• Übungstext:
╔══
Die Revision wird zurückgewiesen.

Die klagende Partei ist schuldig, der beklagten Partei die mit 978,84 EUR (darin enthalten 163,14 EUR an USt) bestimmten Kosten der Revisionsbeantwortung binnen 14 Tagen zu ersetzen.

Text

Begründung:

In Abänderung seines Ausspruchs erklärte das Berufungsgericht die ordentliche Revision für zulässig, weil der Revisionswerber grundsätzlich zutreffend aufzeige, dass die Beklagte keine Prozessbehauptung aufgestellt habe, der Kläger habe sich vorsätzlich selbst verletzt; es fehle Rechtsprechung zur Frage, ob Zweifel am Unfallgeschehen oder Zweifel am konkreten Ablauf eines bestimmten Vorfalls bereits ausreichten, um die von der Rechtsprechung im Sinn des § 181 VersVG geforderten Zweifel an der Unfreiwilligkeit des Unfalls zu begründen. Das Berufungsgericht habe an das Erfordernis, dass der Versicherte das Unfallgeschehen zu beweisen habe, „möglicherweise einen zu strengen Maßstab angelegt“, sodass die Zulassung der Revision geboten erscheine.

Rechtliche Beurteilung

Entgegen dem den Obersten Gerichtshof nicht bindenden Ausspruch des Berufungsgerichts ist die Revision mangels der Voraussetzungen des § 502 Abs 1 ZPO nicht zulässig. Die Entscheidung kann sich auf die Ausführung der Zurückweisungsgründe beschränken (§ 510 Abs 3 ZPO).
╚══
• Extrahierte Informationen:
╔══
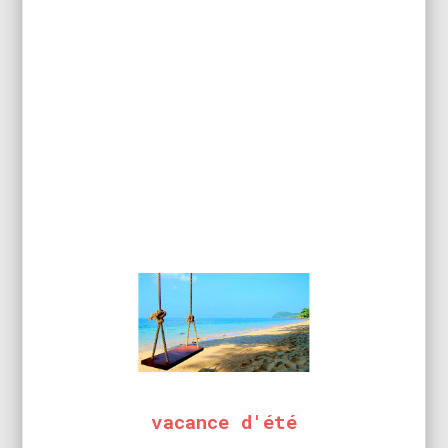
NETTOYEURS
1
RÉNOVATEURS
vacance d'été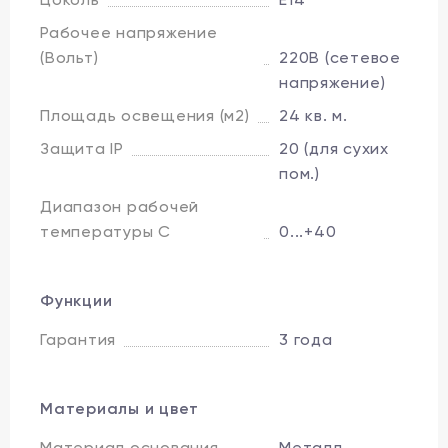
Рабочее напряжение
(Вольт)
220В (сетевое
напряжение)
Площадь освещения (м2)
24 кв. м.
Защита IP
20 (для сухих
пом.)
Диапазон рабочей
температуры C
0...+40
Функции
Гарантия
3 года
Материалы и цвет
Материал основания
Металл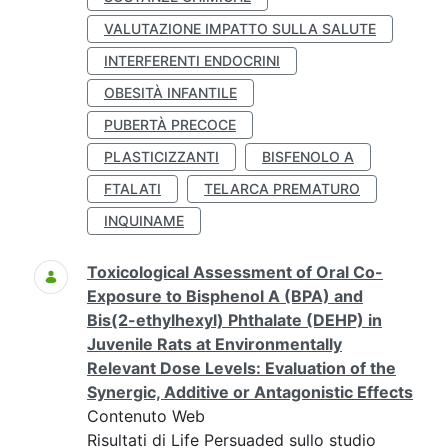
VALUTAZIONE IMPATTO SULLA SALUTE
INTERFERENTI ENDOCRINI
OBESITÀ INFANTILE
PUBERTÀ PRECOCE
PLASTICIZZANTI
BISFENOLO A
FTALATI
TELARCA PREMATURO
INQUINAME
Toxicological Assessment of Oral Co-
Exposure to Bisphenol A (BPA) and
Bis(2-ethylhexyl) Phthalate (DEHP) in
Juvenile Rats at Environmentally
Relevant Dose Levels: Evaluation of the
Synergic, Additive or Antagonistic Effects
Contenuto Web
Risultati di Life Persuaded sullo studio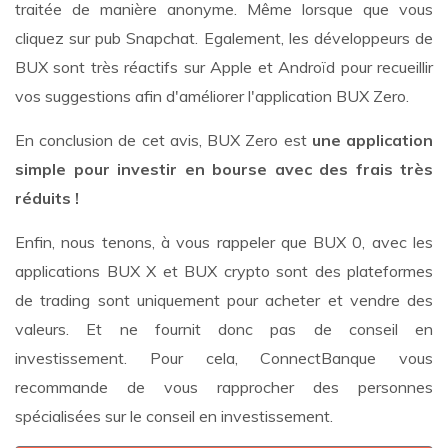
traitée de manière anonyme. Même lorsque que vous
cliquez sur pub Snapchat. Egalement, les développeurs de
BUX sont très réactifs sur Apple et Androïd pour recueillir
vos suggestions afin d'améliorer l'application BUX Zero.
En conclusion de cet avis, BUX Zero est
une application
simple pour investir en bourse avec des frais très
réduits !
Enfin, nous tenons, à vous rappeler que BUX 0, avec les
applications BUX X et BUX crypto sont des plateformes
de trading sont uniquement pour acheter et vendre des
valeurs. Et ne fournit donc pas de conseil en
investissement. Pour cela, ConnectBanque vous
recommande de vous rapprocher des personnes
spécialisées sur le conseil en investissement.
╚══
• Aufgabe:
Zitiere aus dem Übungstext unverändert die Passage zwischen „Entgegen dem den“ und „Abs 3 ZPO).“, beide Stellen einschließlich.

• Ergebnis der Aufgabe:
Entgegen dem den Obersten Gerichtshof nicht bindenden Ausspruch des Berufungsgerichts ist die Revision mangels der Voraussetzungen des § 502 Abs 1 ZPO nicht zulässig. Die Entscheidung kann sich auf die Ausführung der Zurückweisungsgründe beschränken (§ 510 Abs 3 ZPO).